## What is expected
Can you format the rows, starting at the line that contains "collection date: 1922-05-25/1922-05-28" and ending at the final line of the rows, as a JSON list of strings with one string per line and blank lines omitted?

## Supplied records
***
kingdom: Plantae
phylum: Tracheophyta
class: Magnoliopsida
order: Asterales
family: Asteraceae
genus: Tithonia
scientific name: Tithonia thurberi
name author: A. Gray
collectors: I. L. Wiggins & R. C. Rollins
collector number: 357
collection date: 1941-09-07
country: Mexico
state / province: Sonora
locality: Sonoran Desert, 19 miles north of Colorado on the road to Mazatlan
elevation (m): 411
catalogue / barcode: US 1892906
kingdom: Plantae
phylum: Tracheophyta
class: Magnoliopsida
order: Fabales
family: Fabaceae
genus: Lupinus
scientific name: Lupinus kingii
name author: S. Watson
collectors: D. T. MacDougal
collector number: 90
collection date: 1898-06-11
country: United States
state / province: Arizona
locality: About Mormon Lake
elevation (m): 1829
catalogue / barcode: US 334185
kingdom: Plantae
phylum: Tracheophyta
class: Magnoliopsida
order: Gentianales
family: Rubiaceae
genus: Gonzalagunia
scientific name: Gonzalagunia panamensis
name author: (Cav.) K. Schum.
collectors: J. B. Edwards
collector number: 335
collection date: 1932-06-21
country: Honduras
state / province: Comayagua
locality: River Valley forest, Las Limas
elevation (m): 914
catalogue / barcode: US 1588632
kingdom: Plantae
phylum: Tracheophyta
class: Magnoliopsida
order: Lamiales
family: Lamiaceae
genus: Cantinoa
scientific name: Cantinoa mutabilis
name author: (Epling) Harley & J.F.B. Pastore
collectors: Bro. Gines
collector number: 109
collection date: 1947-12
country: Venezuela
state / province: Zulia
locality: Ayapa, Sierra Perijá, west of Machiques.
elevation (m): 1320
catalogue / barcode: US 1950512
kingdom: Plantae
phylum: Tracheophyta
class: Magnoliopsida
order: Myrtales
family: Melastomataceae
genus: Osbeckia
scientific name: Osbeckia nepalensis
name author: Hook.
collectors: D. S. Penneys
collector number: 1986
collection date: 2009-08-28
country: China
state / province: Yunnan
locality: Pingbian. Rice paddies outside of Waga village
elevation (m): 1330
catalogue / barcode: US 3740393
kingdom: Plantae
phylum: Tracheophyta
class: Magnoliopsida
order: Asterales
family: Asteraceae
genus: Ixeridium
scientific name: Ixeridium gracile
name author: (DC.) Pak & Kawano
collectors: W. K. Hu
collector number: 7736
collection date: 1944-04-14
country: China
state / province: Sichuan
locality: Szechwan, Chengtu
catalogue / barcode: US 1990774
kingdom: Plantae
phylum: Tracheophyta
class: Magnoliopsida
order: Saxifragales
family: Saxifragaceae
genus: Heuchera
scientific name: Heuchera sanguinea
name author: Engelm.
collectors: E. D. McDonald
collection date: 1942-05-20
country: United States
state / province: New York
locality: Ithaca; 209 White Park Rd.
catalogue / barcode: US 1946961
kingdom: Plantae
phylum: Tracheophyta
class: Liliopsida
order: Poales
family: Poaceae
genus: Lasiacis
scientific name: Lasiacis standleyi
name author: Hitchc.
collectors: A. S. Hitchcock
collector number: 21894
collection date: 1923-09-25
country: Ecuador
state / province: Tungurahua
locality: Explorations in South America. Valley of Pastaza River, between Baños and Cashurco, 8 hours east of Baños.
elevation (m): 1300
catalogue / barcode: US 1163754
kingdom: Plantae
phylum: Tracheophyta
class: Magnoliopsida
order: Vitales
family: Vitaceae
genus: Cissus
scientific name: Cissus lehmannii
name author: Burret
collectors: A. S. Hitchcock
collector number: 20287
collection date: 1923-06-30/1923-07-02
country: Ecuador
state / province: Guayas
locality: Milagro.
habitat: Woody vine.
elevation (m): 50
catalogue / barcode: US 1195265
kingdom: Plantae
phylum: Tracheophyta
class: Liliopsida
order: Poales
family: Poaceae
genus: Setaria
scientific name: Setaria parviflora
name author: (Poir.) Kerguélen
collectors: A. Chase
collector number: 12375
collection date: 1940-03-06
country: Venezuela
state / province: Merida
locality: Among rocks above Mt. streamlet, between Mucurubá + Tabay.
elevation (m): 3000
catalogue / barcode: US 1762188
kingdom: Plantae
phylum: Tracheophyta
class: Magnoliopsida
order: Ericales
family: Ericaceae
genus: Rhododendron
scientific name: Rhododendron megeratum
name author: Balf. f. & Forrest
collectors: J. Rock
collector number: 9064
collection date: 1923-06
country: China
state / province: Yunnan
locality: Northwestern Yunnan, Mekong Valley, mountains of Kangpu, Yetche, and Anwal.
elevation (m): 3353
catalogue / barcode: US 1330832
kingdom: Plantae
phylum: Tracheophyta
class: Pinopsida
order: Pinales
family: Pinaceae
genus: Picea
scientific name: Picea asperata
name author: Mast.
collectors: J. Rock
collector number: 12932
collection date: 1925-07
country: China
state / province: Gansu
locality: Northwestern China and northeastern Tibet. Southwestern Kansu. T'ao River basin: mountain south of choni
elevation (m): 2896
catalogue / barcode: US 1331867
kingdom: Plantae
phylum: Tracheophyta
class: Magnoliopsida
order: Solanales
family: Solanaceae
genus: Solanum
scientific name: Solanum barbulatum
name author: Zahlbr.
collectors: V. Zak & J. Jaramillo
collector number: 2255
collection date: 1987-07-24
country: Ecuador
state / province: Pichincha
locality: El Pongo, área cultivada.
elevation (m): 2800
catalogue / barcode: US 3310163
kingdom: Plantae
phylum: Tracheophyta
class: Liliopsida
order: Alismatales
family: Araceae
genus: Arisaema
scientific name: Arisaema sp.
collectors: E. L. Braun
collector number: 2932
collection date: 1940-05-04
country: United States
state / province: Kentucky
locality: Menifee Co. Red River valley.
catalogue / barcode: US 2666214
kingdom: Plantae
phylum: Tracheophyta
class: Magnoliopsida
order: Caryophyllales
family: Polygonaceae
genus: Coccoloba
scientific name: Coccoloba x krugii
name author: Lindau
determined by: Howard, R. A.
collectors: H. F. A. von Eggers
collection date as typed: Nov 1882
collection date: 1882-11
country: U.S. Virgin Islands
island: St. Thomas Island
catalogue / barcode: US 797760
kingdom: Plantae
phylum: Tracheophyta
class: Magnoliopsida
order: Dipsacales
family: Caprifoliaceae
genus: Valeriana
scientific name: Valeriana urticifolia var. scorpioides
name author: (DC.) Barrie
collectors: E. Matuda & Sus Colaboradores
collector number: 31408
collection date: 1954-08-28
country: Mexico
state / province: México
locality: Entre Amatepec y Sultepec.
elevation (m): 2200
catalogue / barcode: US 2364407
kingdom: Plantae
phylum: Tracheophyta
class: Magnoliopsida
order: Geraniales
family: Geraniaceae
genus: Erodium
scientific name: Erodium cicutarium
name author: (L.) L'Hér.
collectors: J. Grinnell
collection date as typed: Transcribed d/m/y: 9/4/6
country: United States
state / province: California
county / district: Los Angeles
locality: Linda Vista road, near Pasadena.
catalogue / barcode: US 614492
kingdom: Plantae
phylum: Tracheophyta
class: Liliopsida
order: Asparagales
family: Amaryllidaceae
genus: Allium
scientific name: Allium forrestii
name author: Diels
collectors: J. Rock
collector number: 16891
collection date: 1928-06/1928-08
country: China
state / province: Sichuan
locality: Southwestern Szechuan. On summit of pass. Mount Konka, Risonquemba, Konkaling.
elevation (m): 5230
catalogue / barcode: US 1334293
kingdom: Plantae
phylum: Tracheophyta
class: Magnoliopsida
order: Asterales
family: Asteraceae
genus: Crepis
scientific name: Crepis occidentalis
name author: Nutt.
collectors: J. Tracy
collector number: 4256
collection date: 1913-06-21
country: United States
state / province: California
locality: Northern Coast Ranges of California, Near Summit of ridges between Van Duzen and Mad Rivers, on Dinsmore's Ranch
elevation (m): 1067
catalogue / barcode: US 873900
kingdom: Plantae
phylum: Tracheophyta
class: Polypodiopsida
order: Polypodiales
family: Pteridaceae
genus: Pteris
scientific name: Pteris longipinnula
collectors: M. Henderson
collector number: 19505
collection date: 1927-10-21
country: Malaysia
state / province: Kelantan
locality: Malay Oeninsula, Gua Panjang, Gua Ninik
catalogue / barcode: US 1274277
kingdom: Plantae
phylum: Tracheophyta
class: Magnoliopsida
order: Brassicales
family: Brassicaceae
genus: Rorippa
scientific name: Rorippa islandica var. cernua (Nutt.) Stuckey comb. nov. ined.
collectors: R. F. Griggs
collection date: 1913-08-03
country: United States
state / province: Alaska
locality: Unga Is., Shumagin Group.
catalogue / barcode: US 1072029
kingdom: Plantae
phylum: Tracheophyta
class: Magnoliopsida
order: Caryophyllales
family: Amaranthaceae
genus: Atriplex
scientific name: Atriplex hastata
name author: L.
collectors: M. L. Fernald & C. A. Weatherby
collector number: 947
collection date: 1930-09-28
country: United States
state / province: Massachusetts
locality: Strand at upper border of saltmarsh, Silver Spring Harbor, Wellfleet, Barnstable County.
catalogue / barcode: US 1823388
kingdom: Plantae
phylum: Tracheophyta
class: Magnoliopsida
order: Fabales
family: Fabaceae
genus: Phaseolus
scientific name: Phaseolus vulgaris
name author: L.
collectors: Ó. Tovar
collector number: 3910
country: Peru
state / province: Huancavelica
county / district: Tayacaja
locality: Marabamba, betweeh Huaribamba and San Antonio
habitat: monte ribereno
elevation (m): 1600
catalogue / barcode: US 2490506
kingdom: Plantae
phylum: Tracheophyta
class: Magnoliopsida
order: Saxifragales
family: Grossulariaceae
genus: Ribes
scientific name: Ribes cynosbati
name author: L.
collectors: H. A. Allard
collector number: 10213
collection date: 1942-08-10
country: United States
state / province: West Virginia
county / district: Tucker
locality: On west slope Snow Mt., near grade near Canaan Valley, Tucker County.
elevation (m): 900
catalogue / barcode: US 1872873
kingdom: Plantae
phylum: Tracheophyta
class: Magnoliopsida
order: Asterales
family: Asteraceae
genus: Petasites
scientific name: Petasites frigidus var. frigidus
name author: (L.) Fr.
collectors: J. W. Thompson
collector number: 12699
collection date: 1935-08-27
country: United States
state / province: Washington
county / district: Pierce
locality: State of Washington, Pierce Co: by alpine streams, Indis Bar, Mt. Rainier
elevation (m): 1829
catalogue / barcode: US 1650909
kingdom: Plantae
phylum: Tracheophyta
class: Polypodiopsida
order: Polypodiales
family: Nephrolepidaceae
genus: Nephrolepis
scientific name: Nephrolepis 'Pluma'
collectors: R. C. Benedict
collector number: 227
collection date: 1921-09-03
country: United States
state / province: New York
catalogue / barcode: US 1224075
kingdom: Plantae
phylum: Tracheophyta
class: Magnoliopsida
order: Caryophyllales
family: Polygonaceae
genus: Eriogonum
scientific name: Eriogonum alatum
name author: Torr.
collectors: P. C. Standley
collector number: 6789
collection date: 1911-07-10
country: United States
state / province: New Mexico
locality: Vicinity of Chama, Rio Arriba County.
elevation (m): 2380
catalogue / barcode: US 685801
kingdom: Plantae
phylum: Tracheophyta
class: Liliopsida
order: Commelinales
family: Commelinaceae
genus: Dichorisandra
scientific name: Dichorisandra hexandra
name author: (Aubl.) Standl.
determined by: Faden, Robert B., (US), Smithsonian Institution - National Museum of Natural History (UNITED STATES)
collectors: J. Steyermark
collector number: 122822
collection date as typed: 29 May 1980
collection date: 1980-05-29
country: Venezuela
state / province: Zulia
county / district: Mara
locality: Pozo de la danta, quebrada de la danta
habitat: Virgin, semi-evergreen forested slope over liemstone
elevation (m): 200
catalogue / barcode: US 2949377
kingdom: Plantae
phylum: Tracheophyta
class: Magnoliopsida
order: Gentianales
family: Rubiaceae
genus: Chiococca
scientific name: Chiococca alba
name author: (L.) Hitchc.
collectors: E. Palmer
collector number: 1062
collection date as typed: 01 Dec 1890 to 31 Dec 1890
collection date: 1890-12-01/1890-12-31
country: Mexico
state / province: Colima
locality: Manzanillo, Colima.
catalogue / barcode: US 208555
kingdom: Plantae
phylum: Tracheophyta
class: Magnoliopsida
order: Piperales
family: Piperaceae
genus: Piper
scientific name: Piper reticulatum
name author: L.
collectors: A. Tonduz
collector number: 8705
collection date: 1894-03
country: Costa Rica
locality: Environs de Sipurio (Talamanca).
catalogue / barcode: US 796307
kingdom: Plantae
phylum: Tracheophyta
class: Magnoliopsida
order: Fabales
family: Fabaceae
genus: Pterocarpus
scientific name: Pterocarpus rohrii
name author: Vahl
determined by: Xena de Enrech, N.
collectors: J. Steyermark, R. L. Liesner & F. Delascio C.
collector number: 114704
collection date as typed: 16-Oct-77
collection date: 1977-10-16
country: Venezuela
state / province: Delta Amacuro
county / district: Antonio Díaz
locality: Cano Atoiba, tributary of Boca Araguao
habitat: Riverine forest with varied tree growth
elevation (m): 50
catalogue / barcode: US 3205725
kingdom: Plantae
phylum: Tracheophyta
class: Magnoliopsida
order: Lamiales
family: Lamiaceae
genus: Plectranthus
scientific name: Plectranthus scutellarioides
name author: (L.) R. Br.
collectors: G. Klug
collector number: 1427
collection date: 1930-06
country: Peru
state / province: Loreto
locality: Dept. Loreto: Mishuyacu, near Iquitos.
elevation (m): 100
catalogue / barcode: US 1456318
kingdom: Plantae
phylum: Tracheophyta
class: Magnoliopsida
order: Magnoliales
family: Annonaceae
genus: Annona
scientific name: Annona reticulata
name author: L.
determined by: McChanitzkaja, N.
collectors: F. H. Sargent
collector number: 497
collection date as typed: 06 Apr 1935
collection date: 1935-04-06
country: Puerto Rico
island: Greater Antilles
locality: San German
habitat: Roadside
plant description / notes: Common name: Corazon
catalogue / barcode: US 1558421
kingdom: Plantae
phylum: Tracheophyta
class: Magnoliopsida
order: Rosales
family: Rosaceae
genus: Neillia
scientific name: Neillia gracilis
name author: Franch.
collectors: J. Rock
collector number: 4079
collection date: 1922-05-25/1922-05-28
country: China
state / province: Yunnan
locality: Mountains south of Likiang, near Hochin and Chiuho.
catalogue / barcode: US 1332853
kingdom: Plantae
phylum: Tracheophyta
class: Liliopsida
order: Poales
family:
***
## Task answer
[
  "collection date: 1922-05-25/1922-05-28",
  "country: China",
  "state / province: Yunnan",
  "locality: Mountains south of Likiang, near Hochin and Chiuho.",
  "catalogue / barcode: US 1332853",
  "kingdom: Plantae",
  "phylum: Tracheophyta",
  "class: Liliopsida",
  "order: Poales",
  "family:"
]